Introduction
In an environment where the LLMs are central to breakthroughs in various NLP tasks, the fine-tuning of pre-trained LLMs towards downstream tasks is a widely practiced approach. The intent behind this is to leverage the broad base knowledge of LLMs and specialize their capabilities for specific tasks. However, fine-tuning, while beneficial in enhancing task-specific performances, has an undesirable companion in the form of forgetting - a significant decline in the performance on originally learned tasks and knowledge.
Forgetting Phenomenon in LLMs
Recent examinations into the phenomenon of forgetting, especially when employing parameter-efficient fine-tuning (PEFT) strategies such as Low-Rank Adapters (LoRA), have revealed that such strategies are not immune to this concern. Notably, there is a discerned inverse linear relationship between the fine-tuning performance on downstream tasks and the amount of forgetting observed. This suggests that simply choosing to fine-tune fewer parameters or halting training prematurely does not alleviate forgetting, which brings to light the necessity of innovative approaches toward fine-tuning that can mitigate this effect without compromising performance.
Quantifying Forgetting and Scaling Laws
The paper presents an in-depth paper on quantifying forgetting in relation to various factors – the number of parameters tuned, the quantity of update steps, and the actual fine-tuning loss – and discovers that the degree of forgetting can be described by a shifted power law pattern. Through meticulous analyses, it introduces a new metric for forgetting based on the cross-entropy between the pre-trained and fine-tuned model, advocating for its utility over traditional benchmarks that may not accurately capture the shift in a model’s knowledge post-fine-tuning.
Empirical Observations and Implications
Empirical investigations highlighted the deleterious effects forgetting has on both the reasoning aptitude and safety protocols encoded within a model. Models fine-tuned on data that required learning of new information or enhanced instruction-following capabilities showed pronounced forgetting of previously acquired knowledge or safety behaviors, underscoring that effective fine-tuning should be considerate of both new task performance and the preservation of baseline knowledge.
Future Directions
The findings suggest that the solution to forgetting is not as straightforward as moderating the number of fine-tuned parameters or optimizing training duration. Future research is compelled to explore fine-tuning methods that strategically retain pre-trained capabilities while accommodating new learning.

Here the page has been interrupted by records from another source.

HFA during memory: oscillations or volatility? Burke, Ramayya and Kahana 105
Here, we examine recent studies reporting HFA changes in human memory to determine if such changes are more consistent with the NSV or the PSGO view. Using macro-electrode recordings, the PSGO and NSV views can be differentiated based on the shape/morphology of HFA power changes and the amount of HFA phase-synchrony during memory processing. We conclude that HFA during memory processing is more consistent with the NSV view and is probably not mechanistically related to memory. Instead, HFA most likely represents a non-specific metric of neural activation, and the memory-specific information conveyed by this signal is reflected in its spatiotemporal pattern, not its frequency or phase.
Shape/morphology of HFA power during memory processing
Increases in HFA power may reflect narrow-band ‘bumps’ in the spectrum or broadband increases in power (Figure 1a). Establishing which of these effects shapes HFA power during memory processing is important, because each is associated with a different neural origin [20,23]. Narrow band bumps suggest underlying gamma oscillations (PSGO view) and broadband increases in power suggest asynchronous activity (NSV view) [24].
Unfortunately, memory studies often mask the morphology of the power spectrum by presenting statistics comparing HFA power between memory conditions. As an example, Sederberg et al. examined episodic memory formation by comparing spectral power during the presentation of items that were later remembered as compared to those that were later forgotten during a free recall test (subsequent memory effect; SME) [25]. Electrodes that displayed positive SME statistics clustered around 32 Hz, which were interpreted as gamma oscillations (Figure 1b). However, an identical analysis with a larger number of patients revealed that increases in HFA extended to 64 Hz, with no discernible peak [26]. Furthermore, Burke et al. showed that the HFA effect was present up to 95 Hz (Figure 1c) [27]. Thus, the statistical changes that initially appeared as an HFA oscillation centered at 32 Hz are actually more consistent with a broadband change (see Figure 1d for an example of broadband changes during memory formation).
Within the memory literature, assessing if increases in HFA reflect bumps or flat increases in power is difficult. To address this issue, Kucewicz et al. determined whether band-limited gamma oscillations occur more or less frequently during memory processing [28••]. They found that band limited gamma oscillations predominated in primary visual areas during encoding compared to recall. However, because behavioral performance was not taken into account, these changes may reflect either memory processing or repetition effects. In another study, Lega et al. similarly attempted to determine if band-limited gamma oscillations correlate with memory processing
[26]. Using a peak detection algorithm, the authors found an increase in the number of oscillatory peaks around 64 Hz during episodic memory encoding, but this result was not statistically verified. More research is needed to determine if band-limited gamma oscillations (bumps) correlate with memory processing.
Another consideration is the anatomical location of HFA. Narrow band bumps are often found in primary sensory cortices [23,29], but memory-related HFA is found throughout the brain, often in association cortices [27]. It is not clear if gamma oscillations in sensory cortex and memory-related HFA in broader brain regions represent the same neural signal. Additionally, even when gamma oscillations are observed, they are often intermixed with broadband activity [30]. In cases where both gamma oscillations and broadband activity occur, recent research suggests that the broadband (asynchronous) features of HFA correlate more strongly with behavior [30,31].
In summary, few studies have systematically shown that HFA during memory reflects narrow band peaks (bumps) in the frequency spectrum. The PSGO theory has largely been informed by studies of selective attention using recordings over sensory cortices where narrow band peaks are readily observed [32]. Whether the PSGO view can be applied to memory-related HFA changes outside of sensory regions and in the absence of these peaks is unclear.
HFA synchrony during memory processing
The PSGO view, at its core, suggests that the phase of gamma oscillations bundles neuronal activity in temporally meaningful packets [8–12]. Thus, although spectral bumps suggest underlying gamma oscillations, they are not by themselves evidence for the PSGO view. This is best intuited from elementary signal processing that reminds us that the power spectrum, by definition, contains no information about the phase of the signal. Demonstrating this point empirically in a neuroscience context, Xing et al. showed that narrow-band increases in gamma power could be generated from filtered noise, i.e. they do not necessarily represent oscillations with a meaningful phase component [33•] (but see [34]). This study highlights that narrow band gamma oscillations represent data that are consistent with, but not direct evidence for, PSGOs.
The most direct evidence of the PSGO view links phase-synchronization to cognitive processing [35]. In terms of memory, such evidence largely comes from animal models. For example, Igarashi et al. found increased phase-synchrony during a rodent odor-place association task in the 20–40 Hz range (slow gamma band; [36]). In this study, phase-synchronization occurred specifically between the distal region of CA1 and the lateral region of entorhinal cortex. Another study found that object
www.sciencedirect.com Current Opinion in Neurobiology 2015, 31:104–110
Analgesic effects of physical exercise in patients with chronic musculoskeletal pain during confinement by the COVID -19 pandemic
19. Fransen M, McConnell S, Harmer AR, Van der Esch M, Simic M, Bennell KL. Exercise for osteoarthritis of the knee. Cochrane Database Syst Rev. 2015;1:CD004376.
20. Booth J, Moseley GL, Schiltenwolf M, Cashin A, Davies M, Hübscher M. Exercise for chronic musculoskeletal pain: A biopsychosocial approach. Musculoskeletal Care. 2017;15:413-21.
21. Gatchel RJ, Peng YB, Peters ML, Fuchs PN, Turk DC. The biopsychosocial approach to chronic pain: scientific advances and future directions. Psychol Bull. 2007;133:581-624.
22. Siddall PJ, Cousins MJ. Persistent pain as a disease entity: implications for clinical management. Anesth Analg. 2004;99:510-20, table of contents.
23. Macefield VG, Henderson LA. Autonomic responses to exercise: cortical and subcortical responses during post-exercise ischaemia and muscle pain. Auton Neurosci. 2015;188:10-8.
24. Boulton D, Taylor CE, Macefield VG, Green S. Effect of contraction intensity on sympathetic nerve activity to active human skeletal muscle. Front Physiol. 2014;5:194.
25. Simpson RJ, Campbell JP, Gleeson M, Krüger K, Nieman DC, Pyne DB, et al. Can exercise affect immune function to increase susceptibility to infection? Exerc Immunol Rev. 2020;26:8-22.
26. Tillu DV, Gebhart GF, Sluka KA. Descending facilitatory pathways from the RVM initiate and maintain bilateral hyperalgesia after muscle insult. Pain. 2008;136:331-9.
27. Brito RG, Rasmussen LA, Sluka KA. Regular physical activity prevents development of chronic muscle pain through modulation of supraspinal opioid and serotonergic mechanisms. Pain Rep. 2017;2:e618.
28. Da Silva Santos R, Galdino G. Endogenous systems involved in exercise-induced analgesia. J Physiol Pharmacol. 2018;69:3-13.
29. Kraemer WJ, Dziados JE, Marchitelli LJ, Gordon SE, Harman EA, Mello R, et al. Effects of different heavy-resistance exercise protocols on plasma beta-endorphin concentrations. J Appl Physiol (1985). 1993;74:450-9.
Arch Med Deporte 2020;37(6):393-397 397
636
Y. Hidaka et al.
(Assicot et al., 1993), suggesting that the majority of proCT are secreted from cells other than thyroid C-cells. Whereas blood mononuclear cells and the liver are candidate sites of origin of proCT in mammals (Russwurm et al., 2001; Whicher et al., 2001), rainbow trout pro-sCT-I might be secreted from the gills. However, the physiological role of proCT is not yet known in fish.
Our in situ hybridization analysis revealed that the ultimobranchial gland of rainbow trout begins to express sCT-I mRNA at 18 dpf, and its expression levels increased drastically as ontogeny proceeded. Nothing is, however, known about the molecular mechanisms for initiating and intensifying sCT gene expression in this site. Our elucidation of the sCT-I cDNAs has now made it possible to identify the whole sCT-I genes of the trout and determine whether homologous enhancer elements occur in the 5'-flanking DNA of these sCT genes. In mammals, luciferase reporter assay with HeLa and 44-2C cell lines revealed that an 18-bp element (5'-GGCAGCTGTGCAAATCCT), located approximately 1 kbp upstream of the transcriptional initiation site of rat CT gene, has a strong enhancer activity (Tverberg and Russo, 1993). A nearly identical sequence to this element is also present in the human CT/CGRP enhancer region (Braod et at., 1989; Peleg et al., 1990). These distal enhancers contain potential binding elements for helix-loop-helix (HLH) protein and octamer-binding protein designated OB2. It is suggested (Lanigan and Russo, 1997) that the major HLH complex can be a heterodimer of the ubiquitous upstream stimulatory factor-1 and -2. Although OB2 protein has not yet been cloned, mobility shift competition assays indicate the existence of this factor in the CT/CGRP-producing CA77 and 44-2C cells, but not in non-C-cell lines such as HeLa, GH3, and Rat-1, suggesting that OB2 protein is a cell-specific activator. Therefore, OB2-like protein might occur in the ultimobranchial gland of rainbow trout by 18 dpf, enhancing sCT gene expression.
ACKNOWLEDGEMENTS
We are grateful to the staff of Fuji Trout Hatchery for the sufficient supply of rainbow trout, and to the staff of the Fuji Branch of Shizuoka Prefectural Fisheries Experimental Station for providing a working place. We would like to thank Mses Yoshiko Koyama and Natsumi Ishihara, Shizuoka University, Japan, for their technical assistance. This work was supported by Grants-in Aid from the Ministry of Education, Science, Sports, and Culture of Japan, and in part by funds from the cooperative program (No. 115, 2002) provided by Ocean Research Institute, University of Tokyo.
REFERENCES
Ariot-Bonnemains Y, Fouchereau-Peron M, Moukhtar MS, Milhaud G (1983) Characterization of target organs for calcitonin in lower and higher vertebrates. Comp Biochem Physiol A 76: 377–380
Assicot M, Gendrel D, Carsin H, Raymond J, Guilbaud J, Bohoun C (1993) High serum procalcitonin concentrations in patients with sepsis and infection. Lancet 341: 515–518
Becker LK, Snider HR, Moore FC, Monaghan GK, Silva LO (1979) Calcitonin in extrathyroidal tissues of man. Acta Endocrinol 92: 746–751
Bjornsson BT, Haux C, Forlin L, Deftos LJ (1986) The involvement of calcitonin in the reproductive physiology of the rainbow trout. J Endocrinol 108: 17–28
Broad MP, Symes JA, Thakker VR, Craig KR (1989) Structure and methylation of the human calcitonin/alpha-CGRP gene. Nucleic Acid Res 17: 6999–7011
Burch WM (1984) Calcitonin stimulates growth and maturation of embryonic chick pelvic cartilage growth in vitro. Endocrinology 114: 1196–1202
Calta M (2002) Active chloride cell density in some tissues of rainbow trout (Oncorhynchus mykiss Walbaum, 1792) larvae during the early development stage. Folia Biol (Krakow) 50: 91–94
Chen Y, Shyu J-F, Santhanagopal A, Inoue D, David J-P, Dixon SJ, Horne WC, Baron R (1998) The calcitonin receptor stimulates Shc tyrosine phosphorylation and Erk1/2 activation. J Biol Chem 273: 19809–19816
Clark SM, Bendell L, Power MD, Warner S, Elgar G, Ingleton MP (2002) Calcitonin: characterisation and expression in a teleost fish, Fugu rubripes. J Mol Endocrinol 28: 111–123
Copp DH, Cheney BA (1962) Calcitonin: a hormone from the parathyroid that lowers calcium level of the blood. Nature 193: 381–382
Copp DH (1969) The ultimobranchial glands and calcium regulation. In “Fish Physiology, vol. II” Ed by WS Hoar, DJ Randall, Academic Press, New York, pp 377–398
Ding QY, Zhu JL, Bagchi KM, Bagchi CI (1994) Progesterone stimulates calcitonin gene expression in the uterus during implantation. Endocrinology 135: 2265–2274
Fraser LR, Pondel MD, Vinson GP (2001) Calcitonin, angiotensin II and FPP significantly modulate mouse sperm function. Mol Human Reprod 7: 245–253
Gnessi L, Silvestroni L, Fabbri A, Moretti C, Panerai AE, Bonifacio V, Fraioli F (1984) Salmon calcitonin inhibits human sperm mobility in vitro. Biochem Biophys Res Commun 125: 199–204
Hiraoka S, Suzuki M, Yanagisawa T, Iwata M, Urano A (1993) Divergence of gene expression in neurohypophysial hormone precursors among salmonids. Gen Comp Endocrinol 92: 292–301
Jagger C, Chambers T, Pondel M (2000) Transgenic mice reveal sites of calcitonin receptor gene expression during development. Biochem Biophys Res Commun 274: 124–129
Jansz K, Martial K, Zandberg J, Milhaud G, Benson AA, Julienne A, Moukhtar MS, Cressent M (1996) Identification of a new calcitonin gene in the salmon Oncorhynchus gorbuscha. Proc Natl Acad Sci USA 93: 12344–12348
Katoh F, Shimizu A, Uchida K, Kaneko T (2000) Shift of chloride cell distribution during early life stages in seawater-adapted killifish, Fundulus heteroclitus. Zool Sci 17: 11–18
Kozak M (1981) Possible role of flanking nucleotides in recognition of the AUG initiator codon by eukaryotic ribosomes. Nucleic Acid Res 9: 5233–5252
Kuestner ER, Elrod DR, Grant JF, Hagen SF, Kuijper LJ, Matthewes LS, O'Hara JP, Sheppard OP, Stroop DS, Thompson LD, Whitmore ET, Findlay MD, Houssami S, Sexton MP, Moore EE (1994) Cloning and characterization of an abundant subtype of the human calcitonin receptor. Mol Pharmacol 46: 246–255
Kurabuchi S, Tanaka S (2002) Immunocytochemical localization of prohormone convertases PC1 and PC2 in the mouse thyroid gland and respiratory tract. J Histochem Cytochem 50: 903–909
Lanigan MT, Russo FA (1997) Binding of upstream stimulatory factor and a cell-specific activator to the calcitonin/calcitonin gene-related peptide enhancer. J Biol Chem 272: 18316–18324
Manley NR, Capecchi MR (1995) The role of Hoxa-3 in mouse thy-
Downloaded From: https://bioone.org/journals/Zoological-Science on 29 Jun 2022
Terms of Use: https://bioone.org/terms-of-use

Addressing the shortcomings highlighted by the established scaling laws will be instrumental in developing LLMs that are not only task-specific but also retain their foundational knowledge and comprehension across the spectrum of their initial training.
In essence, the paper articulates that despite the efficacy of LoRA and other PEFT methods in preserving compute resources and yielding comparable fine-tuning outcomes to full model tuning, they do not provide an escape from the clutches of forgetting. This necessitates a conditional reevaluation of fine-tuning practices and a proactive quest for innovative solutions that can balance the act of task-specific learning and memory retention in LLMs.